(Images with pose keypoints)
==*==
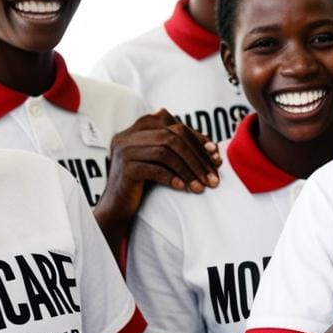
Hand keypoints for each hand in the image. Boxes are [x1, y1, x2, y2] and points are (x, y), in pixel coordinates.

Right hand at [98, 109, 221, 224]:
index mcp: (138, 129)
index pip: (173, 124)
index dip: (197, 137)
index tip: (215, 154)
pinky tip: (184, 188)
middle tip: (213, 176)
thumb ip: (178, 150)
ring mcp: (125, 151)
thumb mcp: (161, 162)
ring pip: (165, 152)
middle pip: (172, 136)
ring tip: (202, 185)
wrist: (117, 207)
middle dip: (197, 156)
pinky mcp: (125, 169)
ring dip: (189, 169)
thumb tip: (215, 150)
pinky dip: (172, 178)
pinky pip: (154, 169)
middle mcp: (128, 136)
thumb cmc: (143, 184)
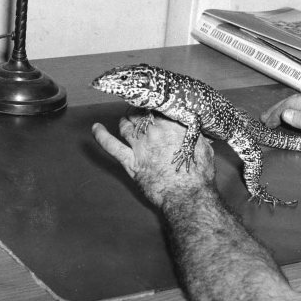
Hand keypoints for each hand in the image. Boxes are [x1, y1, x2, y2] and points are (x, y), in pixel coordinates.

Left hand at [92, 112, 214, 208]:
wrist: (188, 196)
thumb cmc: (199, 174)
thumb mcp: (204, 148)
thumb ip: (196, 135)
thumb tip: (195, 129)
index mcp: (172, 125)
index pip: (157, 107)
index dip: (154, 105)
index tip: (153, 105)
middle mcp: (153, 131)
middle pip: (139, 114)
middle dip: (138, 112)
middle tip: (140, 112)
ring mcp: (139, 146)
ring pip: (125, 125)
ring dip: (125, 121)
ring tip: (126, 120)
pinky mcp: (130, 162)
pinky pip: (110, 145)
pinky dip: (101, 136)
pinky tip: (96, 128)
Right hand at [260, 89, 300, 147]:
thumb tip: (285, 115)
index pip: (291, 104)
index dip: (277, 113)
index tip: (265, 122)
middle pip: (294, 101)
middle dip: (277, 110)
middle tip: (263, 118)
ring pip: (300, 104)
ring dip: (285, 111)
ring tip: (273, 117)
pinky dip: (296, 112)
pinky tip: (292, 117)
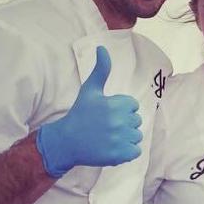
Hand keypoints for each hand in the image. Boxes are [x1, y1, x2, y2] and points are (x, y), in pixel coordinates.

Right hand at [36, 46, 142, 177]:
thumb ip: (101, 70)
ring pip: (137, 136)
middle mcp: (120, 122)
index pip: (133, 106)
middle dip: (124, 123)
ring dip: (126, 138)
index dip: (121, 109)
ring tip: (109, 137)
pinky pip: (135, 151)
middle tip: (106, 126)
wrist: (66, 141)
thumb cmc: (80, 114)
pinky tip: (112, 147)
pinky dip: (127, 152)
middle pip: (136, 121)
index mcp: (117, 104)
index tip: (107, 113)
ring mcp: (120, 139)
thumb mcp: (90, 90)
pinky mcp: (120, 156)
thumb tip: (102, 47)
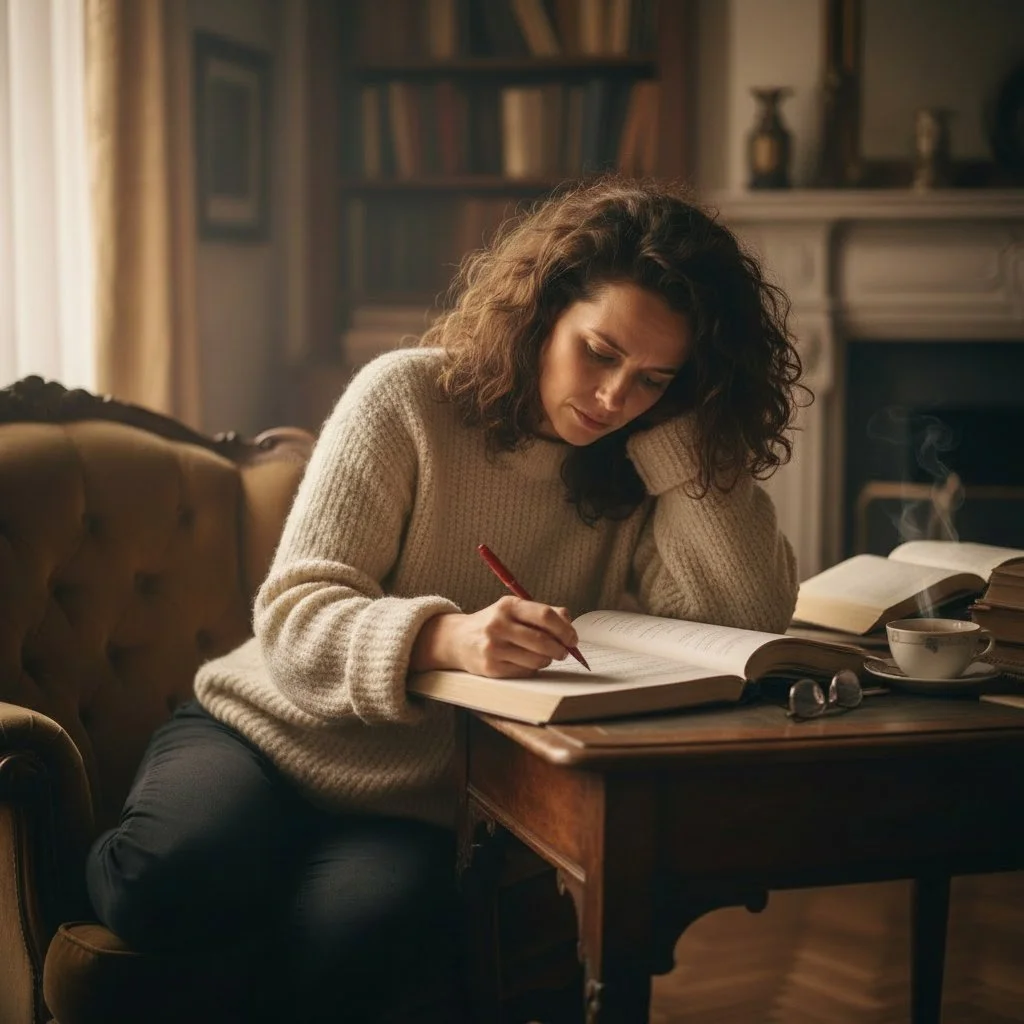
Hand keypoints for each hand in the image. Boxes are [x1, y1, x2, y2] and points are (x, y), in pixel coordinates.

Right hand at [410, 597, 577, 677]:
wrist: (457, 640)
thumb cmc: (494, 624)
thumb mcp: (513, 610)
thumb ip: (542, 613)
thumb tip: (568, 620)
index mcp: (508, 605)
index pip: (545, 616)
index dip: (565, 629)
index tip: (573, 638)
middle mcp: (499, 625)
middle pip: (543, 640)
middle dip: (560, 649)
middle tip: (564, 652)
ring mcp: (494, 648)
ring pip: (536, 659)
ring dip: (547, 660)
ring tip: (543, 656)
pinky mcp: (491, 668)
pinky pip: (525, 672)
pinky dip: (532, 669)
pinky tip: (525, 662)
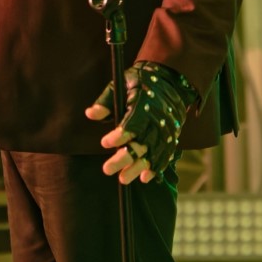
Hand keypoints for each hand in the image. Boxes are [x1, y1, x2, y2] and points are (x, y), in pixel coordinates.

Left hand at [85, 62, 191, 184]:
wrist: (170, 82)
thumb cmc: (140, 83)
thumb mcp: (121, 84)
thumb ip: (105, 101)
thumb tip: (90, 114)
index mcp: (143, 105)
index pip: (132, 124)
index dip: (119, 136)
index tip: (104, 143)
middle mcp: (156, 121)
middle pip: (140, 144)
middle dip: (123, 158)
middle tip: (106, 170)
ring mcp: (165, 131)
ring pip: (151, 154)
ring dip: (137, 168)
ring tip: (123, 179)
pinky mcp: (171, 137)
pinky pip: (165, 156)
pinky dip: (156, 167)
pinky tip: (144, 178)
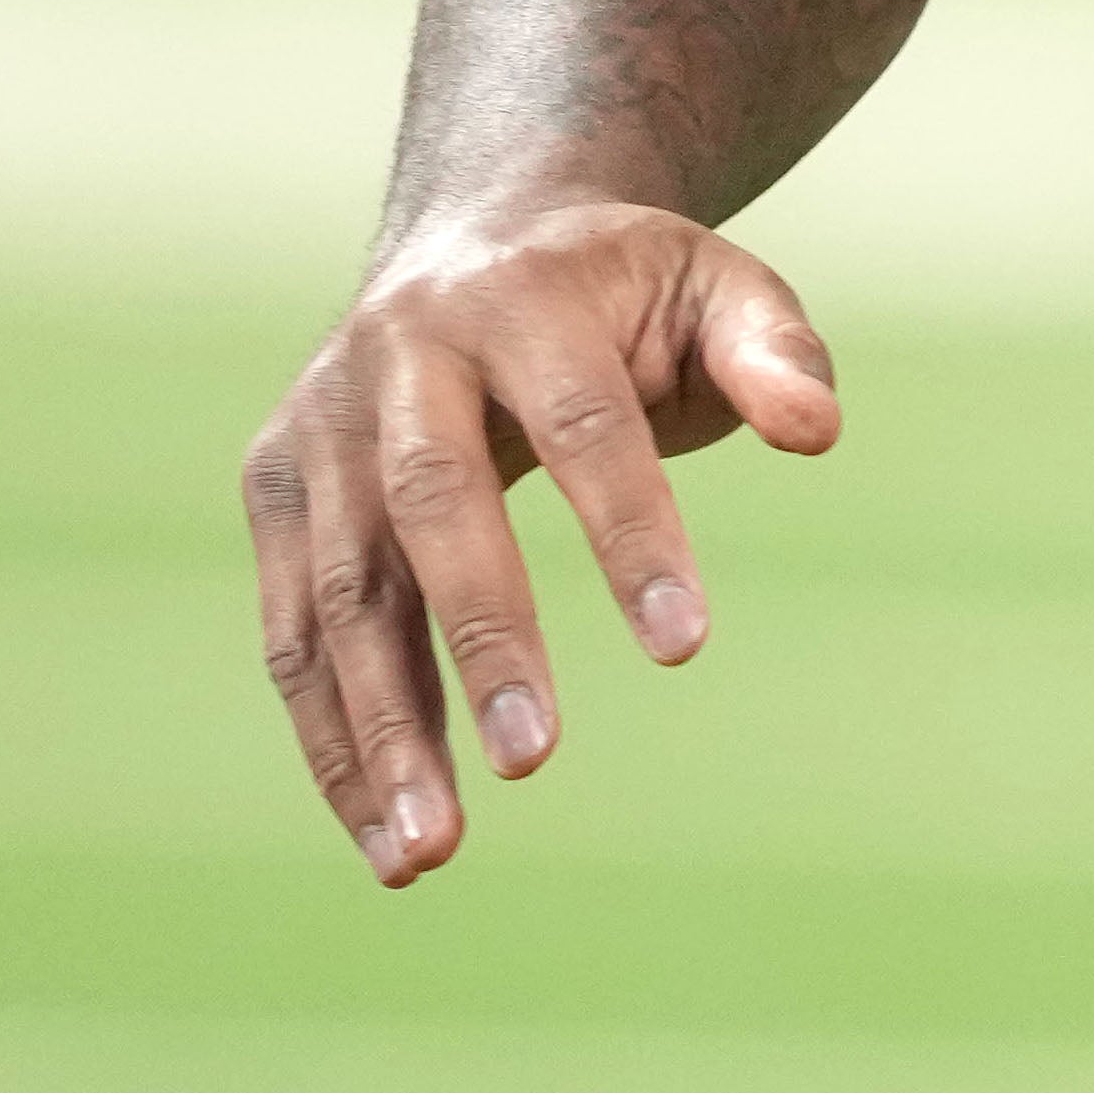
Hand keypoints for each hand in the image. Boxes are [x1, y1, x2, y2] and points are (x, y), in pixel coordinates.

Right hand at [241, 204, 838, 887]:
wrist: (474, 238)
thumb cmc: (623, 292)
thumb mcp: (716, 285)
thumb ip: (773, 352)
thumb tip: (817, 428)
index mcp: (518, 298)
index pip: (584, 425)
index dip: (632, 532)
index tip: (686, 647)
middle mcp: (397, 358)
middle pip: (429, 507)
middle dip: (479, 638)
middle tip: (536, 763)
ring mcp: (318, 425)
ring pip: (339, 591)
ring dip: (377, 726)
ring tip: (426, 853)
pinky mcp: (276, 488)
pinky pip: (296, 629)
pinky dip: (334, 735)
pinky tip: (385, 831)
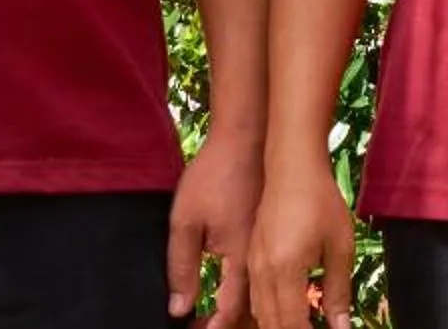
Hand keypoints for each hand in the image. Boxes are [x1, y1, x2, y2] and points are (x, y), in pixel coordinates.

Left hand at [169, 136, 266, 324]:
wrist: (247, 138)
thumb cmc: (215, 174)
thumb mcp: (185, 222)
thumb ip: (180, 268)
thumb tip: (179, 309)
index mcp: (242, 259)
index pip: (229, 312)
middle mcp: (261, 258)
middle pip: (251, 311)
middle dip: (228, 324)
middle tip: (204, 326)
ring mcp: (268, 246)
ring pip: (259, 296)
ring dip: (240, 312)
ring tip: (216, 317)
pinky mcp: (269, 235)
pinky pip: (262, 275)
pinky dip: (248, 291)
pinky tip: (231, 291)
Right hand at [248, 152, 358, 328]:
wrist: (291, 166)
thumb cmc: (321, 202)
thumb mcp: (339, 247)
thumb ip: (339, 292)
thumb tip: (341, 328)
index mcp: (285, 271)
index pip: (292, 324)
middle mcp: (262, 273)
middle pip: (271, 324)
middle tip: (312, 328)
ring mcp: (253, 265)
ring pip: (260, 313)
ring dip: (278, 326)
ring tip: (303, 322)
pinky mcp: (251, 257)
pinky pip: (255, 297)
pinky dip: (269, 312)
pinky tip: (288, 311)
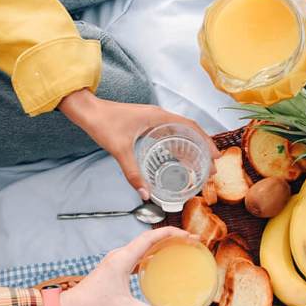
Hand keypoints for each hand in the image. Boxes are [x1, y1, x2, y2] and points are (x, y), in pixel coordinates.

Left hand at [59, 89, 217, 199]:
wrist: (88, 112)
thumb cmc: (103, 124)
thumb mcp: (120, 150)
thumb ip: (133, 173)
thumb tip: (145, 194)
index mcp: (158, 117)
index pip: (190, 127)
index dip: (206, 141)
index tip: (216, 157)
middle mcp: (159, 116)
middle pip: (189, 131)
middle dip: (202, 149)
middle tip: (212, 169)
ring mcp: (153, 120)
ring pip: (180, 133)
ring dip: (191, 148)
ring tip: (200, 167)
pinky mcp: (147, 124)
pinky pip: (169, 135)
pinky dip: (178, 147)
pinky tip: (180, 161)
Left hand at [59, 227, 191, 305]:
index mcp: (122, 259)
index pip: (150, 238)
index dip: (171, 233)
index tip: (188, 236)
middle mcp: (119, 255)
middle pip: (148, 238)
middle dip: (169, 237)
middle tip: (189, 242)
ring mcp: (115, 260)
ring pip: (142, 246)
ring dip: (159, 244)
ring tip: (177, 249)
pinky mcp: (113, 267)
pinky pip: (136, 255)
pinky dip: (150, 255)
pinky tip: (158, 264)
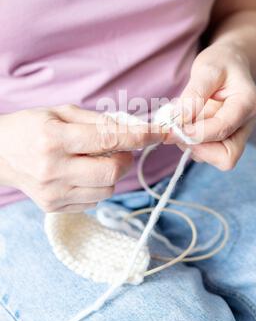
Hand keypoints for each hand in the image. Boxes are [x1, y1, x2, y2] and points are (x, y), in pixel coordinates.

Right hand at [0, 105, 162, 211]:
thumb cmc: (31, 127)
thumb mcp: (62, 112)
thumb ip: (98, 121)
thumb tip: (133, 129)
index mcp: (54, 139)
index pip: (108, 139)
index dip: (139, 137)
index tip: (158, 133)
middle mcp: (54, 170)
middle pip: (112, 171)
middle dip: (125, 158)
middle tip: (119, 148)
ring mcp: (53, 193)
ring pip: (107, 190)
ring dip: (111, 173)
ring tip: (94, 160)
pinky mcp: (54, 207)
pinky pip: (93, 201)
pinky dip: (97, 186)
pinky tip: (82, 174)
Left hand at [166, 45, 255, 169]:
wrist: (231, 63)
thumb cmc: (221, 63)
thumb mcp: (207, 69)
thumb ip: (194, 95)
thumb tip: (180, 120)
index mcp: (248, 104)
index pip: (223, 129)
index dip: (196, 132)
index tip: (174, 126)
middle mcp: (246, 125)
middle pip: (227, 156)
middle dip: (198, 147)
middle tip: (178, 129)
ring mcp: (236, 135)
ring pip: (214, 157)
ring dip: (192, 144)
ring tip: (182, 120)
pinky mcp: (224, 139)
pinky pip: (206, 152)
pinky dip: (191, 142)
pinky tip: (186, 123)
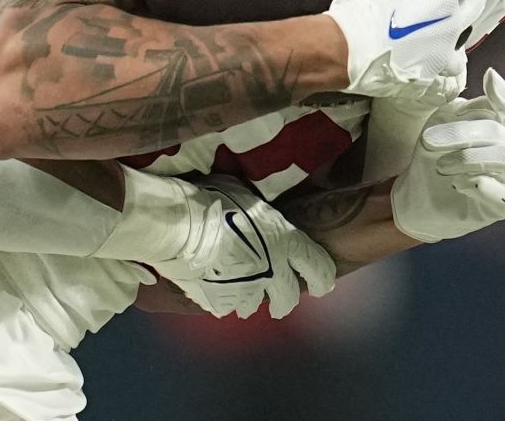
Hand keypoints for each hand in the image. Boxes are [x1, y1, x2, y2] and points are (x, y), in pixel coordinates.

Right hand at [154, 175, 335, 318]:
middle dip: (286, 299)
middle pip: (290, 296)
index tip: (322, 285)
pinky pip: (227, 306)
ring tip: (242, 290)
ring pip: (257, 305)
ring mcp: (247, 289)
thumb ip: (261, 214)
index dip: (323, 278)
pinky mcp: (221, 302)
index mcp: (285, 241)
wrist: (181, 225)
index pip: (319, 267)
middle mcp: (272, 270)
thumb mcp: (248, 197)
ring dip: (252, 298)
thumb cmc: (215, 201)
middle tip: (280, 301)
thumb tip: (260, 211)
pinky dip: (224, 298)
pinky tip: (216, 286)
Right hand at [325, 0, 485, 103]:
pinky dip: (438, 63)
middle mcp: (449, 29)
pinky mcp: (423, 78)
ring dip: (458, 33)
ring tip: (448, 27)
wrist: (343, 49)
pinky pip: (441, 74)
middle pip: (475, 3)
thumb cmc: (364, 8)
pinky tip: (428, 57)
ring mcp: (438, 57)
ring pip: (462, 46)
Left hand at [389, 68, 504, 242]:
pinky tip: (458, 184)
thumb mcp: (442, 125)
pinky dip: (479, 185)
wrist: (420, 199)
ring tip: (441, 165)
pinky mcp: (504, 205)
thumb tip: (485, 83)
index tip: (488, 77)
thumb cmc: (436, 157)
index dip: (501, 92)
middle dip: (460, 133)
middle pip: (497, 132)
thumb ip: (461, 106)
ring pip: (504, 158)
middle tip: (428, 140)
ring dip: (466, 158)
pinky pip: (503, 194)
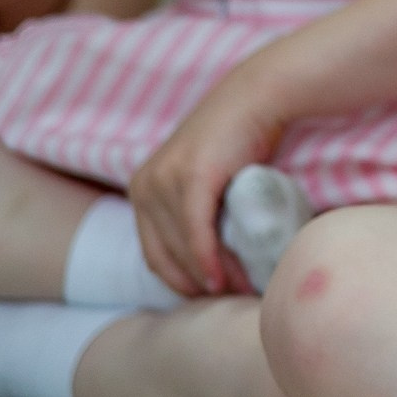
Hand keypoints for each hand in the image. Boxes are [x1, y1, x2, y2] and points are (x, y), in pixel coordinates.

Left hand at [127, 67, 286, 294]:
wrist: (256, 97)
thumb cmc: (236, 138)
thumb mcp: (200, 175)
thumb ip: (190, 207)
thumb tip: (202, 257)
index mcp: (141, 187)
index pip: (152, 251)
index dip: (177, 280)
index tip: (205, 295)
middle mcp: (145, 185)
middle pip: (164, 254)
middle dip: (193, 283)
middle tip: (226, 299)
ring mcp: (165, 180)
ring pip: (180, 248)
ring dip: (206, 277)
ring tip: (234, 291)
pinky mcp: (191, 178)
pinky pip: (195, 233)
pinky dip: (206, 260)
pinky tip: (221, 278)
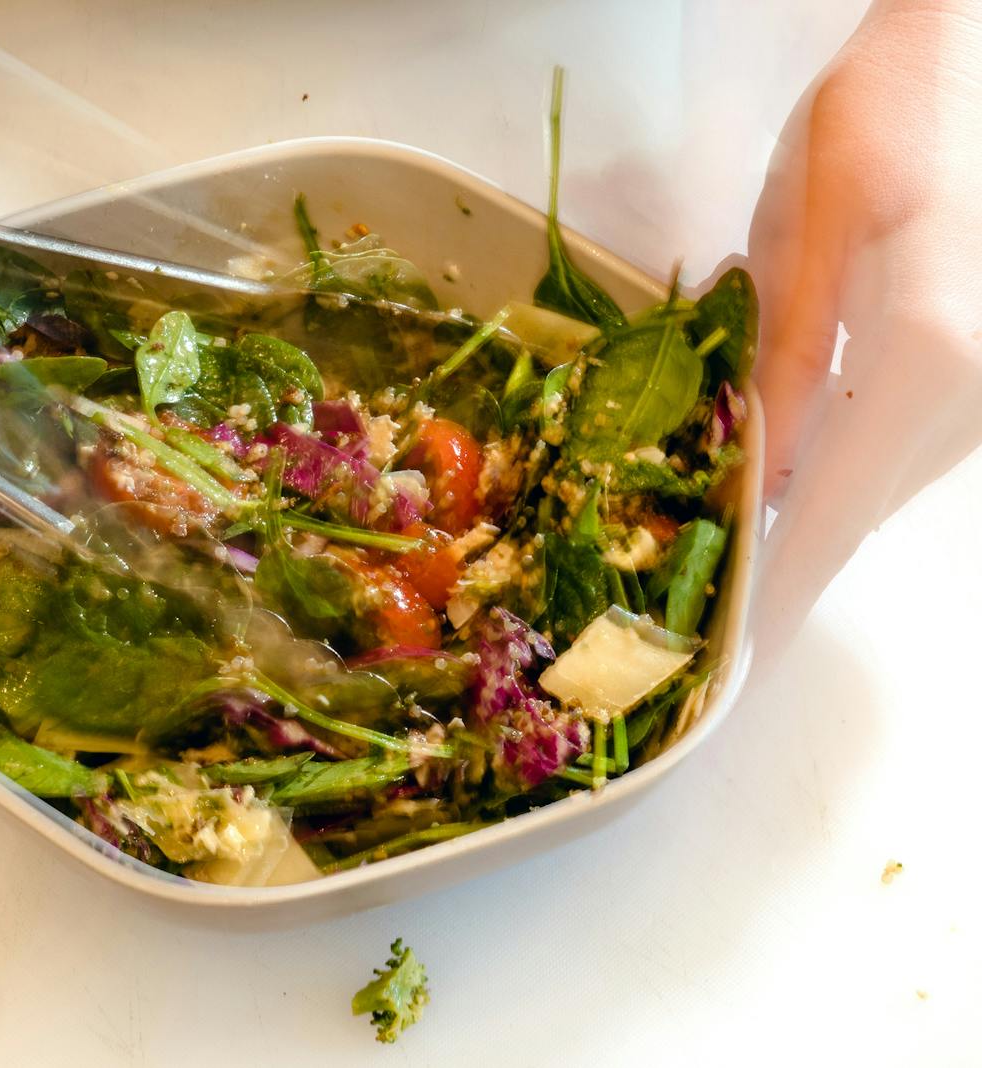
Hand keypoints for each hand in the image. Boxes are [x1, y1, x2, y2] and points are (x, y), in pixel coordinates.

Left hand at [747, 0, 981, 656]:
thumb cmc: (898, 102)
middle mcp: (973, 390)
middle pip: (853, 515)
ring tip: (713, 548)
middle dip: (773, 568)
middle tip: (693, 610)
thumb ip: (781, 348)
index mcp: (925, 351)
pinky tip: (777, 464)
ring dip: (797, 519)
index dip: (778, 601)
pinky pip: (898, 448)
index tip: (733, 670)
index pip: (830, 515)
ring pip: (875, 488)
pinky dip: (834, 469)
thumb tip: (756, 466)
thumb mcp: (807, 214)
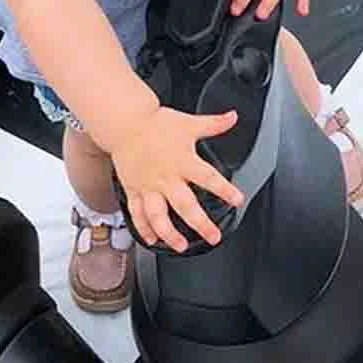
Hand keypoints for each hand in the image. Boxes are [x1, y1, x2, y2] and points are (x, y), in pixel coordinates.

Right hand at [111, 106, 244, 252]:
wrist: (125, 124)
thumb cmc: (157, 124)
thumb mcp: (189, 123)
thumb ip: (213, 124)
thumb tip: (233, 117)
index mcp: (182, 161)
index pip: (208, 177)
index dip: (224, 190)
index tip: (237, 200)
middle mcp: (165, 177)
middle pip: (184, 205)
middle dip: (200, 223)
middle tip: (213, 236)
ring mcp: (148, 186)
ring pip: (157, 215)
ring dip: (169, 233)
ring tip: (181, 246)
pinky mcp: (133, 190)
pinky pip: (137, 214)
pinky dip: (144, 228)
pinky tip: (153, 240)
==*==
**The problem**
From the first line of the entries above down to the line holding "thumb ip: (101, 70)", quote each line exactly and nothing else, skipping pictures.

**Finished task**
Hand keypoints for each hand in the image. Boxes are [x1, y1, x2, y2] and points are (x, y), in pixel coordinates.

Right hand at [98, 109, 221, 224]:
index mcp: (138, 129)
index pip: (173, 124)
index dip: (197, 137)
index tip: (215, 154)
pinky tip: (184, 188)
middle tip: (213, 176)
thumb ip: (178, 150)
ring mcp: (125, 151)
thumb mcp: (161, 162)
ring pip: (165, 152)
middle pip: (172, 136)
ring tip: (202, 185)
wrist: (117, 207)
middle dip: (197, 156)
pinky mcp: (125, 169)
ring dip: (189, 169)
thumb tip: (215, 150)
pinky dip: (172, 178)
pinky pip: (154, 169)
middle mcp: (128, 136)
thumb cmc: (143, 184)
Hand keypoints for each hand in the image. Boxes are [x1, y1, x2, y2] and points are (x, y), in pixel coordinates.

Left hand at [92, 112, 214, 208]:
wrist: (188, 196)
thumb cmc: (199, 174)
thumb mcp: (204, 148)
thumb ip: (196, 135)
thumb tip: (195, 129)
index mcp: (172, 125)
index pip: (157, 107)
index dip: (154, 105)
index tip: (153, 105)
middle mcp: (153, 131)
middle pip: (139, 114)
middle dip: (138, 112)
middle tip: (140, 112)
ring mcp: (139, 146)
ring pip: (125, 125)
ring dip: (125, 121)
ring tip: (126, 120)
pinky mcp: (130, 162)
pinky pip: (110, 145)
pinky dip: (101, 136)
pinky tip: (96, 128)
Right hand at [260, 89, 300, 147]:
thumb tip: (285, 115)
index pip: (291, 104)
index dip: (277, 113)
index tip: (265, 122)
middle pip: (294, 101)
middle dip: (277, 110)
middle tip: (263, 118)
ring pip: (300, 104)
ring dip: (285, 111)
ring tip: (273, 117)
pinky dip: (296, 112)
pinky tip: (292, 117)
Hand keypoints for each hand in the image. Boxes are [x1, y1, x2, y2] and points are (x, y), in pixel coordinates.

Right hand at [36, 46, 142, 177]:
thumb ip: (101, 70)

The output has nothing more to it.